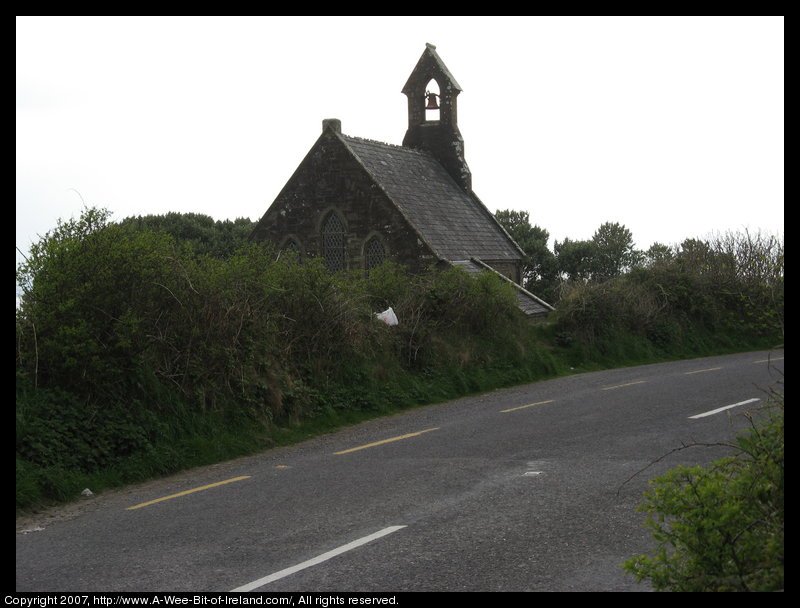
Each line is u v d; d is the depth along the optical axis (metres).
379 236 31.56
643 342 26.16
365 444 12.27
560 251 64.25
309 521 7.82
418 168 36.59
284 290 15.23
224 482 10.03
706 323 28.47
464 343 20.06
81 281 11.76
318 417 14.62
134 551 7.10
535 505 8.11
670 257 30.23
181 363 12.84
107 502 9.39
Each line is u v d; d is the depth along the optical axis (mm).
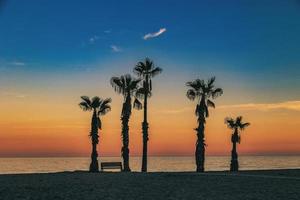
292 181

* WHAT YOU WILL DO: Please state how many lines in the entries above include the string "along", and write only that number.

* ANSWER: 2